Photoelectric effect with n photons

[Dr_Scientist]

So in photoelectric effect, electrons can be ejected from a material when a beam of light shines upon the material, provided that the incident photons have enough energy to overcome the work function, i.e. hbar*omega has to be greater than W.

Now, why can't I have n photons simultaneously hitting on the same electron, therefore giving me energy n*hbar*omega, so that I can virtually knock electrons out from any material with a beam of light of any energy?

 

[Darwin123]

So in photoelectric effect, electrons can be ejected from a material when a beam of light shines upon the material, provided that the incident photons have enough energy to overcome the work function, i.e. hbar*omega has to be greater than W.

Now, why can't I have n photons simultaneously hitting on the same electron, therefore giving me energy n*hbar*omega, so that I can virtually knock electrons out from any material with a beam of light of any energy?

The photoelectric effect can occur with more than one photon hitting at once. The rate of this occurring is proportional to the n1 power of the photon density. However, the rate of multiphoton electron emission is extremely low at the photon densities achievable with lamps or cw lasers. The rate of mutliphoton emission is greater with coherent sources (lasers) then with incoherent sources (lamps) of light.
The nineteenth century physicists examined the photoelectric effect using conventional lamps. The intensity of the light was low. Their electronics were much slower than the advanced electronics that we have today. Because their electronics were so slow, they had to decrease the intensity of their light sources to distinguish between single photon electron emissions. So the photon density of their light sources was extremely low. The rate of single photon electron emission was much larger than the rate of multiphoton electron emission. The “dead-time” problem was big. There was no way a nineteenth century physicist could have detected multiphoton electron emission.
Today, we have high intensity light sources and very fast electronics. So we can detect some multiphoton electron emission. The single photon electron emission is an unwanted background when one want to study two photon electron emission.
Two photon electron emission is enhanced if the two photons are entangled. This is called the two photon effect. Again, physicists of the nineteenth century could not make entangled pairs of photons. So they couldn’t have seen this biphoton enhancement.
Scientists have studied two photon electron emission. I want to contrast a two photon effect without entanglement with a two photon effect without entanglement. Here are two links.

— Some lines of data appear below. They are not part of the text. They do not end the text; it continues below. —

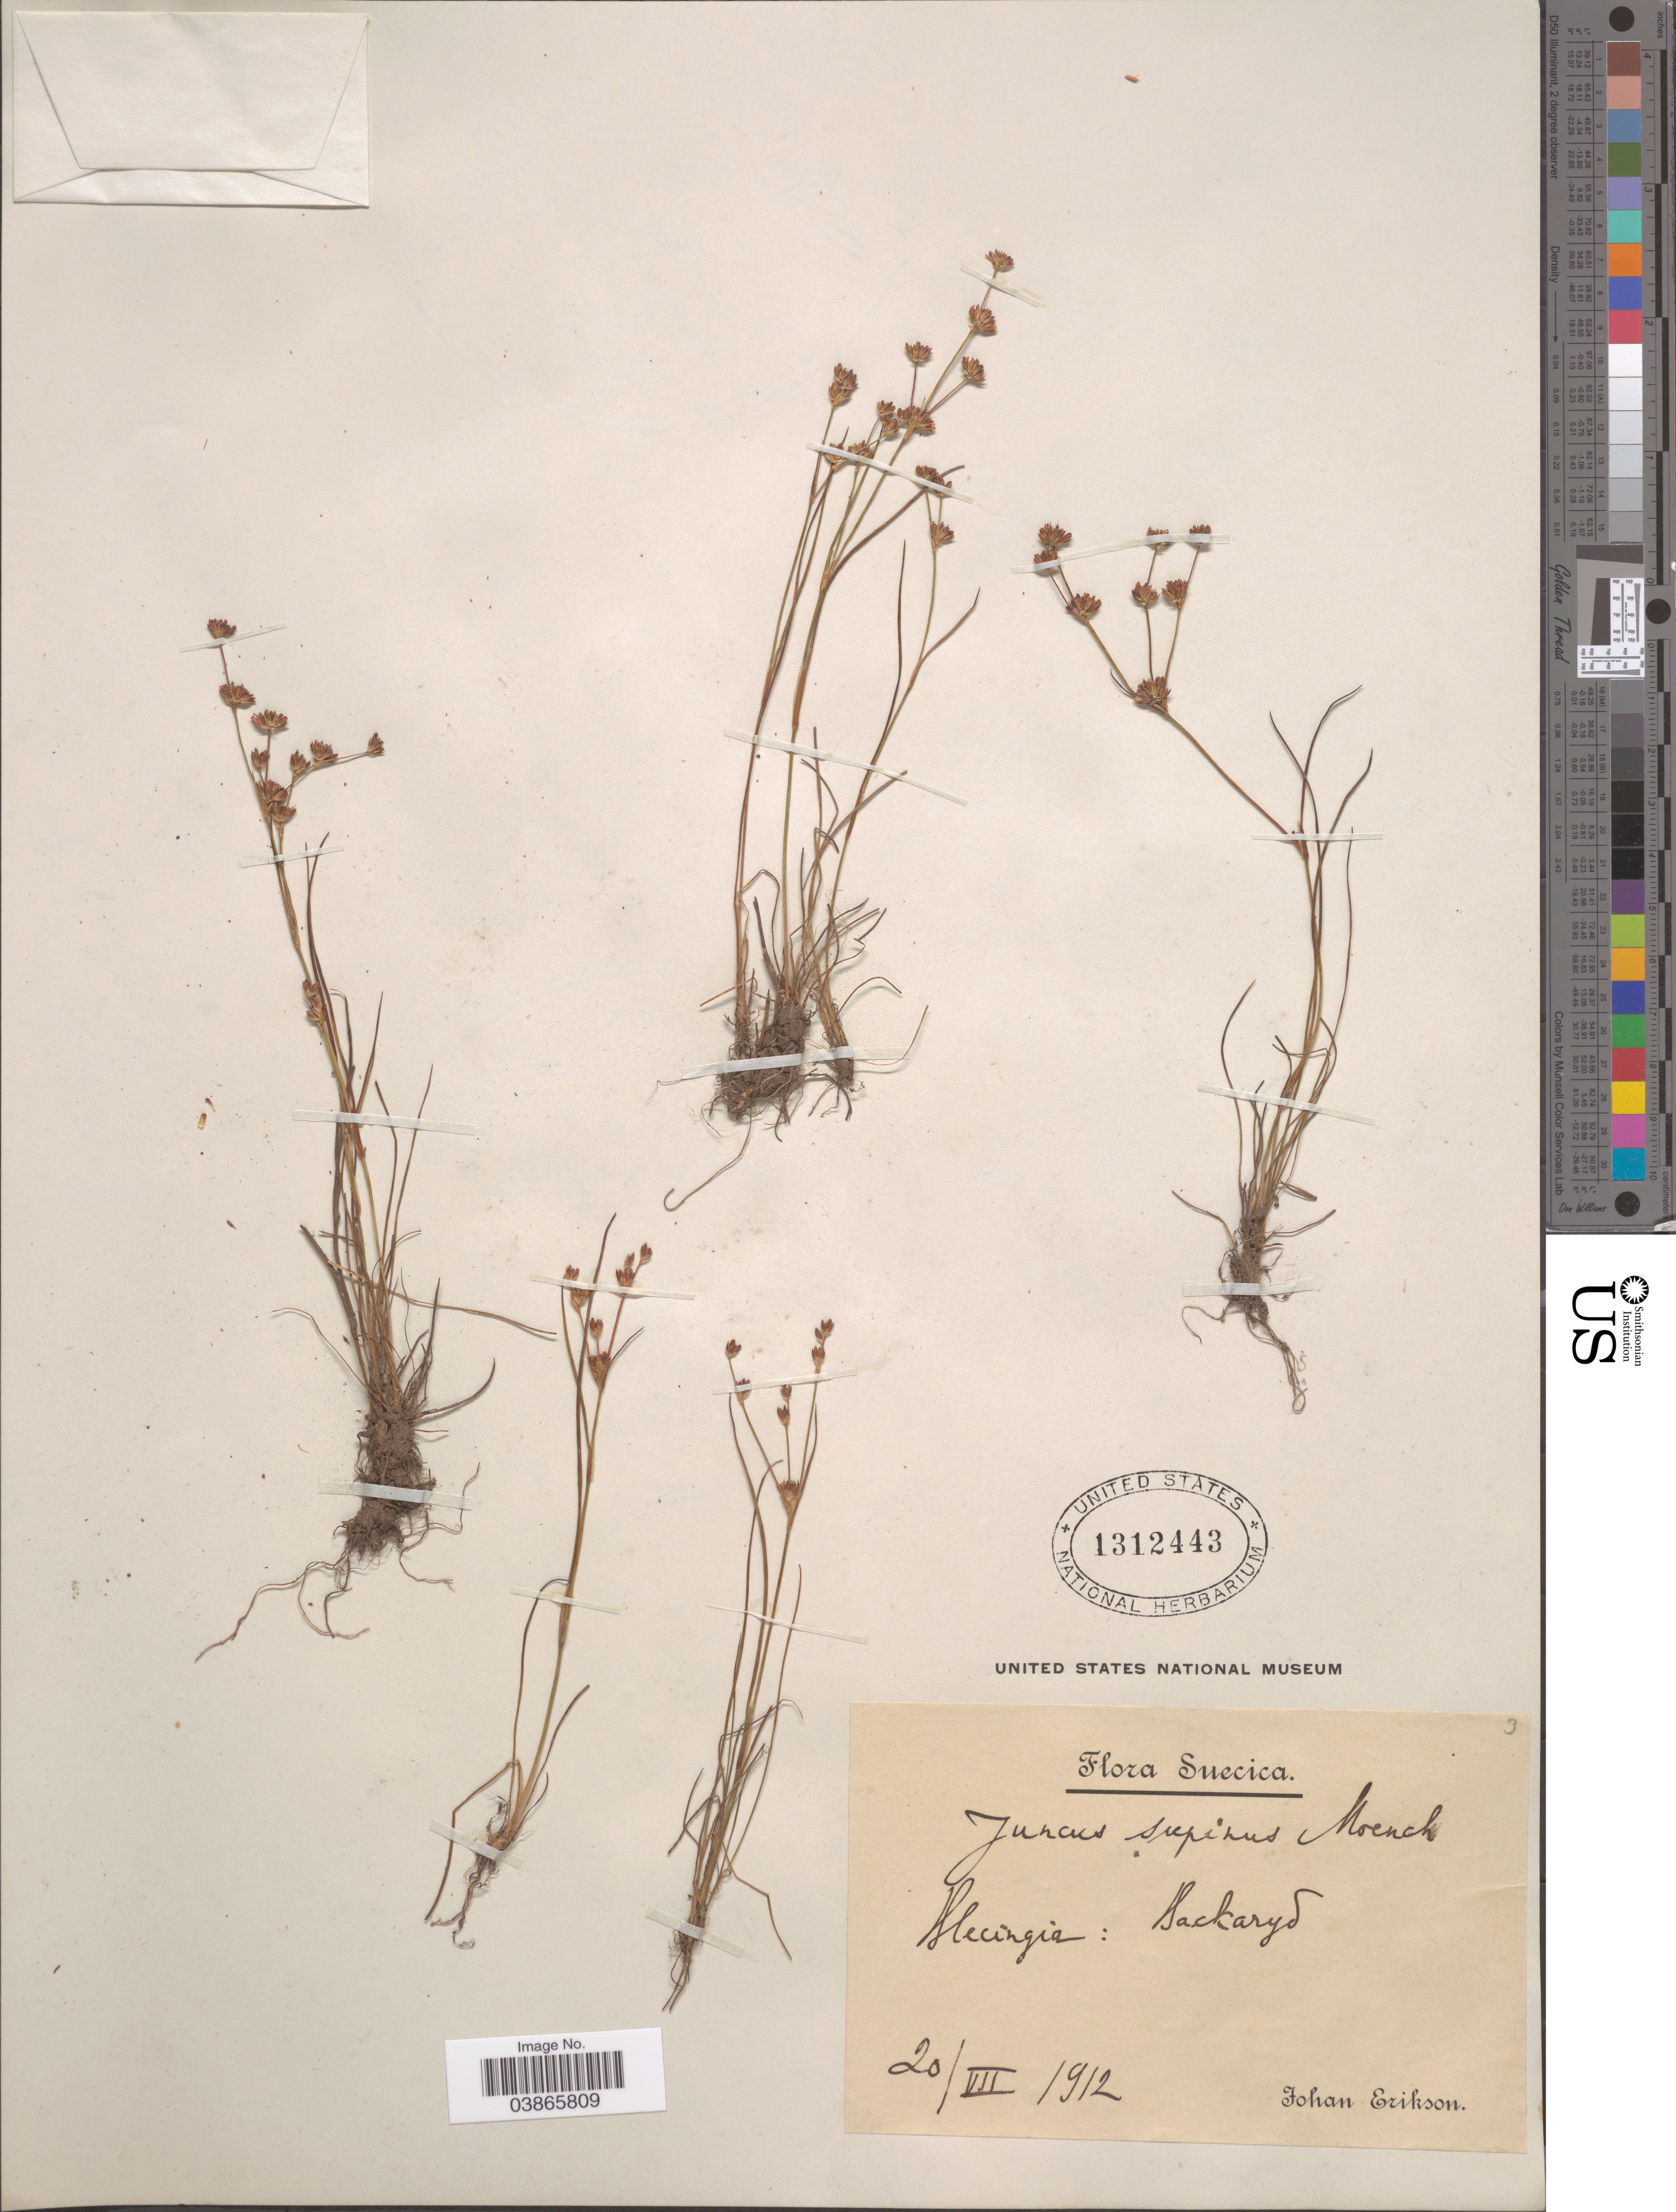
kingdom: Plantae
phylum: Tracheophyta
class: Liliopsida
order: Poales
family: Juncaceae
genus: Juncus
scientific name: Juncus supinus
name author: Moench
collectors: J. Erikson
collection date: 1912-07-20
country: Sweden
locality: Suecica. Hecingia: Backaryd.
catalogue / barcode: US 1312443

This study does not use biphotons.
http://iopscience.iop.org/1367-2630/9/10/368/
“We report on the observation of two-photon electron emission from silver nanoparticles suspended in nitrogen flow resulting from irradiating them with continuous wave and pulsed laser light with photon energies below the threshold of the single-photon photoelectric effect. The photoelectron yield is quadratic in the light intensity, and the two-photon electron emission threshold is evident.”

The following experiment did not use a high intensity source. They used biphotons.
http://www.maik.ru/full/lasphys/03/12/lasphys12_03p1546full.pdf
“Experimental Observation of the Two-Photon Photoelectric Effect in Faint Biphoton Light
For the first time, the two-photon photoelectric effect in a faint biphoton field was observed experimentally; increased efficiency of the biphoton light as compared to the same intensity of coherent light in the two-photon process was proven.”